Осердился Георгий Петрович,
Засверкали черные очи,
Нахмурились черные брови...
Георгий получил известие о злом умысле Обреновича:
Берегися, Черный Георгий,
Над тобой подымается туча.
Хитрый Милош Обренович подсылает в Хотин Янка младшего, чтобы извести Карагеоргия.
К тому же 1835 г. относится и начало перевода сербской «Заплачки Асан агиницы», получившей особенную известность и переведенной на все европейские языки. Среди переводчиков этой песни был и Гёте.
Любопытен самый метод работы Пушкина над «Песнями западных славян». Он основан на той идее единства славянского фольклора, которую Гнедич выразил в предисловии к своему переводу клефтических песен. Так, в частности, для передачи сербского десятисложного стиха Пушкин применил особый вольный размер, которым и впоследствии пользовались с той же целью. Размер этот основан на изучении ритма русской народной песни и связан с работами Востокова по данному вопросу, хорошо изученными Пушкиным. Впервые применен был Пушкиным этот размер в конце 20-х годов в его переложениях народных песен и вариациях русских фольклорных мотивов. В подделки Мериме Пушкин вложил живое ощущение подлинной народности, и в этом отношении он основывался и на знакомстве с сербским эпосом, приобретенном им на юге, и на глубоком знании русского народного творчества.

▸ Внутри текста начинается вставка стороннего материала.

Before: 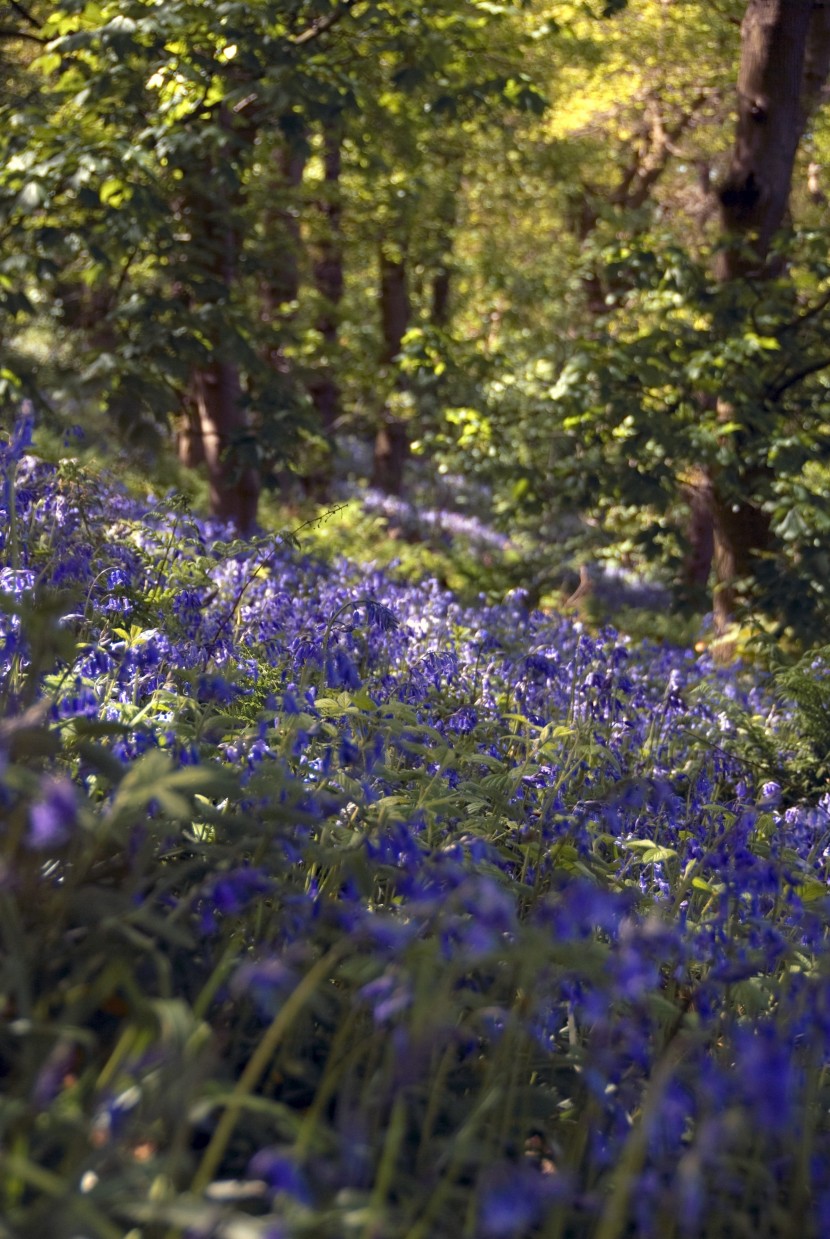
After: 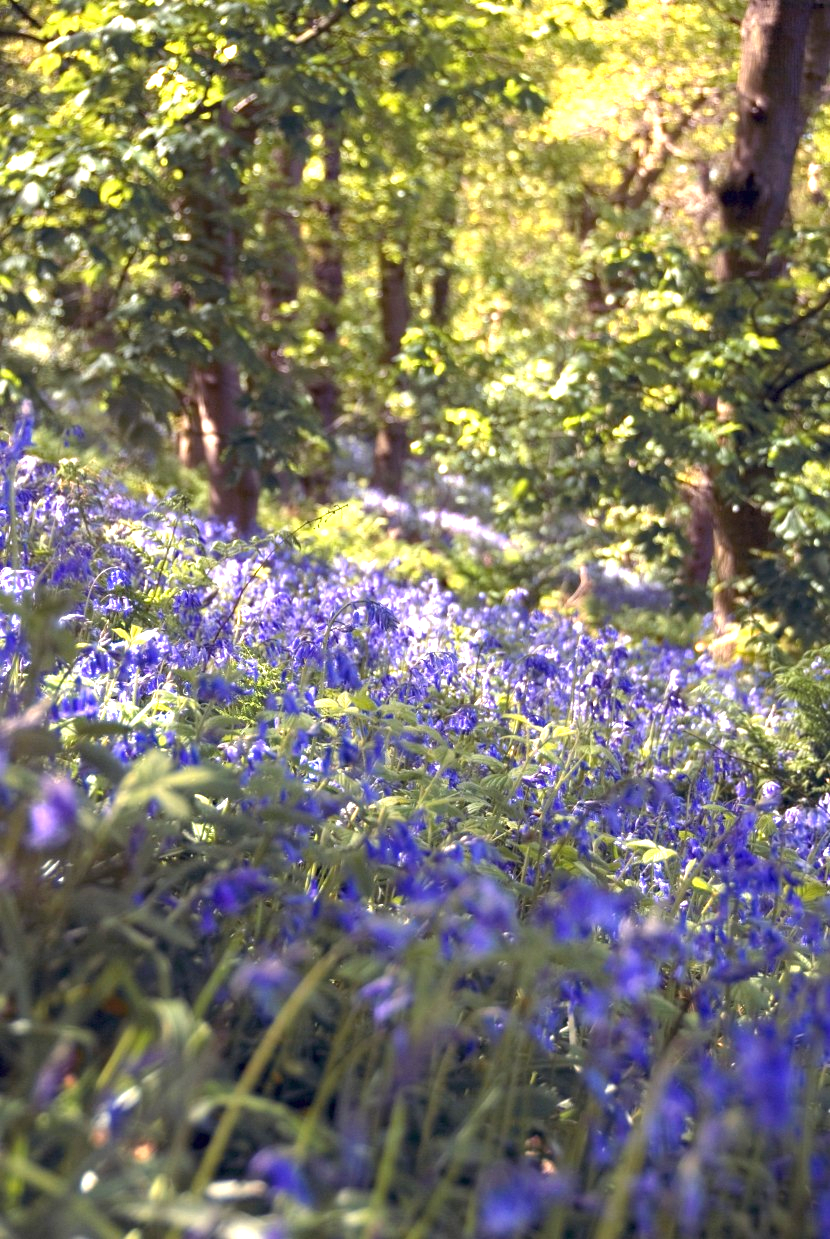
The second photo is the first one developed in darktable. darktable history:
white balance: emerald 1
exposure: black level correction 0, exposure 1.45 EV, compensate exposure bias true, compensate highlight preservation false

Смерть застала Пушкина за работой над двумя большими темами: «История Петра I» и комментированное издание «Слова о полку Игореве».
Вторая работа сводилась не только к обсуждению вопроса о подлинности «Слова», в которой Пушкин был твердо убежден, но и к глубокому филологическому анализу текстов этого произведения. План работы Пушкина отчасти явствует из наброска предисловия к предполагавшемуся труду. Сравнивая относительное количество славянских элементов у писателей XVIII в. (которым могла бы быть приписана подделка «Слова») и в самом «Слове», Пушкин пишет: «Кто с таким искусством мог затмить некоторые места из своей песни словами, открытыми впоследствии в старых летописях или отысканными в других славянских наречиях, где еще сохранились они во всей свежести употребления?» «В Ломоносове вы не найдете ни польских, ни сербских, ни иллирийских, ни болгарских, ни богемских, ни молдаванских, ни других наречий славянских».

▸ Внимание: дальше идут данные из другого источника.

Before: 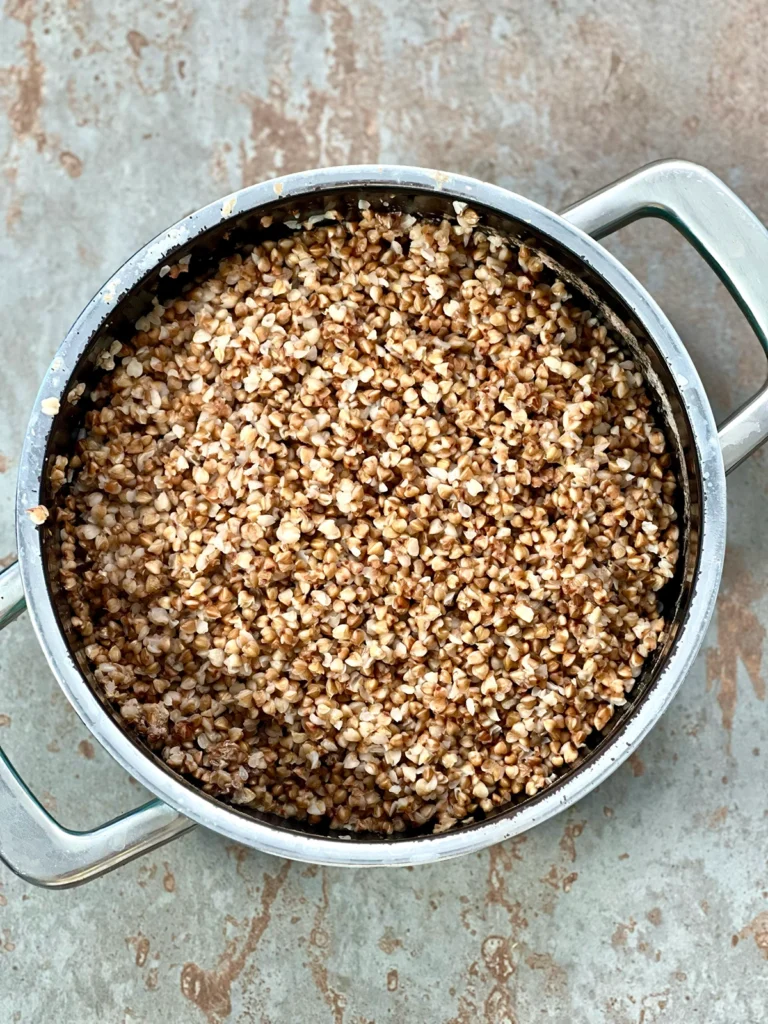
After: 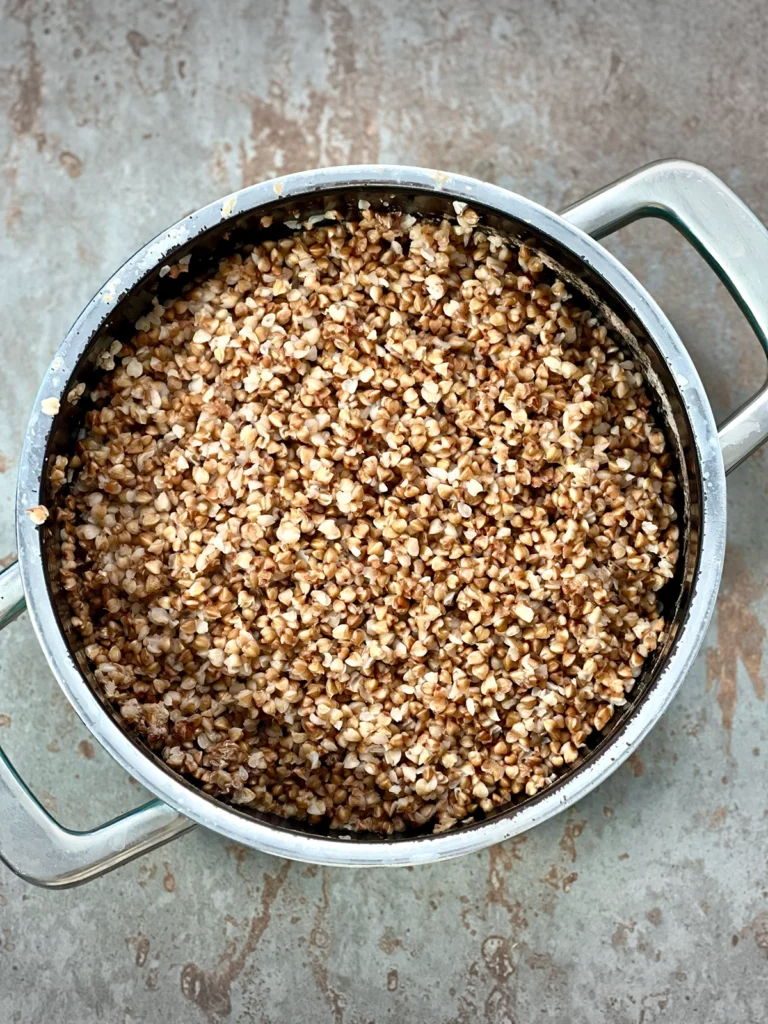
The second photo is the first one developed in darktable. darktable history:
vignetting: fall-off start 100.67%, brightness -0.449, saturation -0.687, width/height ratio 1.31
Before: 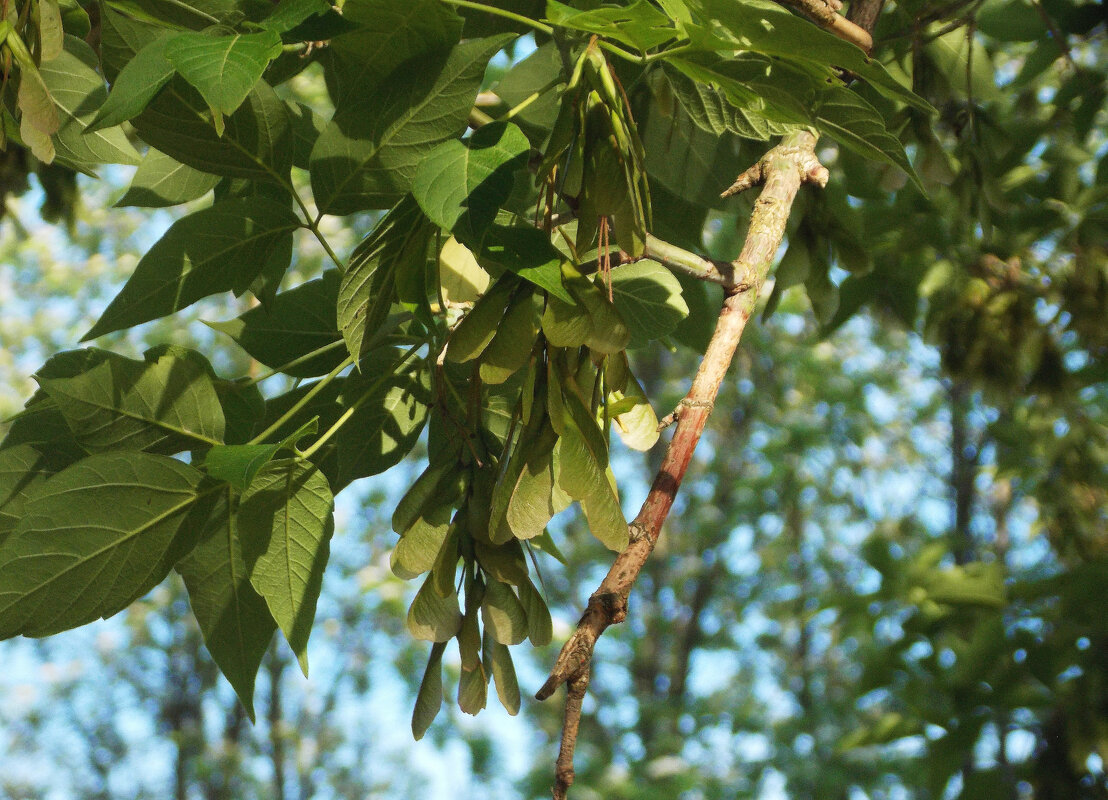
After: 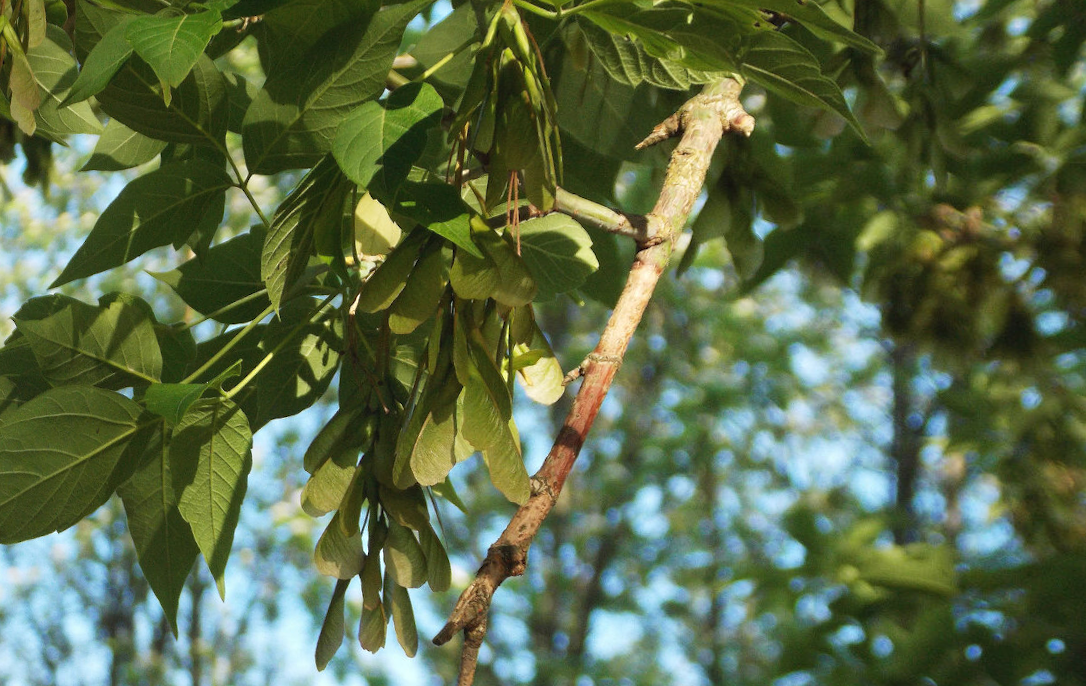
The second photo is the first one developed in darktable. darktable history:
sharpen: radius 5.325, amount 0.312, threshold 26.433
rotate and perspective: rotation 1.69°, lens shift (vertical) -0.023, lens shift (horizontal) -0.291, crop left 0.025, crop right 0.988, crop top 0.092, crop bottom 0.842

И Пушкин поставил себе задачей вскрыть связь лексики «Слова о полку Игореве» с живой лексикой славянских языков. А. И. Тургенев сообщает об этой работе Пушкина в письме брату 13 декабря 1836 г.: «Он хочет сделать критическое издание сей песни, вроде Шлецерова Нестора и показать ошибки в толках Шишкова и других переводчиков и толкователей...Три или четыре места в оригинале останутся неясными, но многое прояснится, особливо начало. Он прочел несколько замечаний своих, весьма основательных и остроумных; все основано на знании наречий славянских и языка русского».
Заметки Пушкина и материалы его работы по «Слову о полку Игореве» до самых последних лет не привлекали ничьего внимания. Только за последние годы они подверглись изучению, и только теперь мы можем представить характер его работы. Пушкин, хорошо помнивший текст «Слова о полку Игореве», окружил себя текстами церковнославянскими, древнерусскими, украинскими (здесь его консультантом был Гоголь). Не ограничившись тем, что он собрал почти все издания «Слова», комментированные разными авторами (в том числе и чешское издание Ганки), он окружил себя словарями славянских языков; в составе дошедших до нас книг Пушкина сохранились словари, над которыми работал Пушкин: чешский, сербский, польский, словенский. Об этой работе можно судить по выпискам из этих словарей и закладкам на тех страницах на которых находятся параллели к словам, отмеченным Пушкиным в тексте или переводах «Слова». Так как работа Пушкина дошла до нас в виде черновых заметок на клочках бумаги, в виде выписок, отметок на полях, закладок на страницах книг, откуда надо сделать выписки, то у нас нет уверенности, что картина этой работы нам ясна полностью.6 Так, в частности, отсутствуют в рукописях Пушкина (или еще не обнаружены) материалы по работе над лексикой болгарской и молдавской. Появление молдавского наречия среди славянских не должно нас удивлять и по соображениям, изложенным раньше, и по самой цели работы Пушкина: его интересовала только лексика, а в этом отношении славянский фонд молдавского языка, конечно, мог дать Пушкину богатый материал для сравнений. Возможно, что в отношении к молдавскому языку Пушкин пользовался не столько печатными источниками, сколько воспоминаниями о днях, проведенных в Кишиневе, и тем запасом слов, какой он приобрел за годы ссылки на юг.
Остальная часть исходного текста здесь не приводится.